[Crossposted to Cliopatria & Digital History Hacks]
The Stock Market Skirt is a robot of sorts. Created a number of years ago by Toronto-based media artist Nancy Patterson, it consists of a party dress on a dressmaker's mannequin and a number of monitors displaying stock tickers. As prices fluctuate, "these values are sent to a program which determines whether to raise or lower the hemline via a stepper motor and a system of cables, weights and pulleys attached to the underside of the skirt. When the stock price rises, the hemline is raised; when the stock price falls, the hemline is lowered." I can only assume that the edge of the dress is rumpled up on the floor these days, and that the motors are somewhat the worse for wear.
The exhibit, of course, is a playful reinterpretation of George Taylor's hemline index. In the 1920s, Taylor, an economist at the Wharton school, observed that skirt lengths were correlated with the state of the economy. Since then, the observation has continued to be relatively robust, and these days has been extended into many other domains, like music and movie preferences, the water content in foods, and even the shapes of Playboy playmates.
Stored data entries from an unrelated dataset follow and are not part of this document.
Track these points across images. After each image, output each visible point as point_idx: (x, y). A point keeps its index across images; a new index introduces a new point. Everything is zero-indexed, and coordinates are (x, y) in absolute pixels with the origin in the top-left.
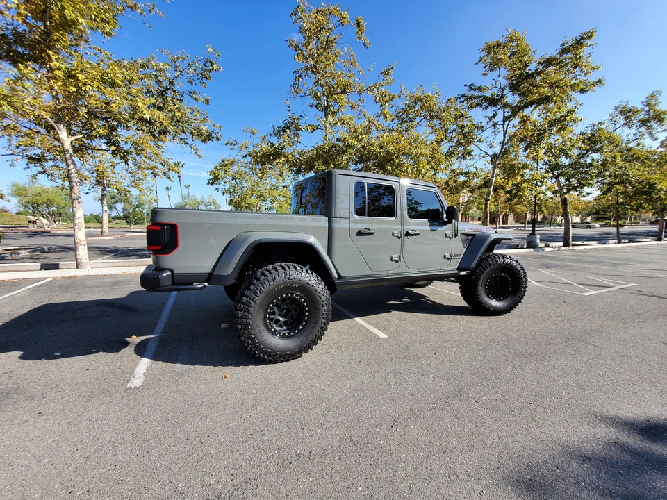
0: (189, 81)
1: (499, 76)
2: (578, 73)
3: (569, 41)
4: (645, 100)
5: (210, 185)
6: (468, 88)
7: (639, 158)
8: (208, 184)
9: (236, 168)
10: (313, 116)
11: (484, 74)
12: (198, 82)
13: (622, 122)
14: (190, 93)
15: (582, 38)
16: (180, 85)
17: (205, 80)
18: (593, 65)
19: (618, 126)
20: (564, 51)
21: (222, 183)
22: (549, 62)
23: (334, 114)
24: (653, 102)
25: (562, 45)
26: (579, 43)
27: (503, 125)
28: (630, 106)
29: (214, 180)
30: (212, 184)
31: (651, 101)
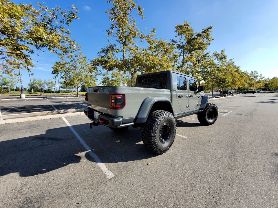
0: (60, 21)
1: (181, 38)
2: (208, 40)
3: (205, 29)
4: (221, 52)
5: (53, 74)
6: (171, 41)
7: (220, 70)
8: (52, 73)
9: (67, 66)
10: (119, 46)
11: (176, 36)
12: (65, 22)
13: (215, 58)
14: (60, 27)
15: (209, 28)
16: (56, 23)
17: (69, 22)
18: (212, 38)
19: (214, 59)
20: (203, 32)
21: (59, 73)
22: (199, 35)
23: (127, 45)
24: (223, 52)
25: (203, 30)
26: (208, 30)
27: (183, 56)
28: (217, 53)
29: (55, 71)
30: (54, 73)
31: (222, 52)
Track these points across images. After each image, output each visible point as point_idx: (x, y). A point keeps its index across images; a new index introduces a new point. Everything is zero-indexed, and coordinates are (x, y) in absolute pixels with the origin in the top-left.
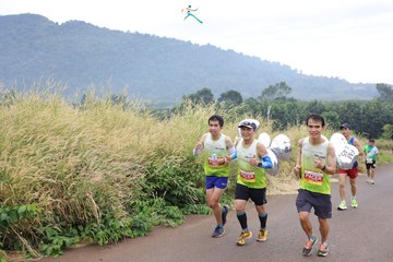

I think the stock market skirt is a great example of what I call a "history appliance." The idea is supposed to be whimsical: what if a device could dispense historical consciousness the way a tap dispenses water? I've found that academic historians have a much harder time entertaining this question than public historians do. After all, the latter have a long tradition of trying to build events, exhibits and situations that communicate interpretations of the past in ways that supplement the written word. A diorama, for example, represents the past faithfully along some dimensions, but not all. You can do scientific tests on an artifact--if it isn't a fake, its material substance can be informative about past events. (Ditto if it is a fake.) You can't necessarily do scientific tests on a diorama, and yet it is possible for it to communicate information about the past veridically.
For a historian, the correlation between stock prices and hemlines raises questions of agency, and we feel comfortable exploring those on paper. Nothing foregrounds agency like a robot, however, and historians shouldn't shy away from building them into their historical interpretations.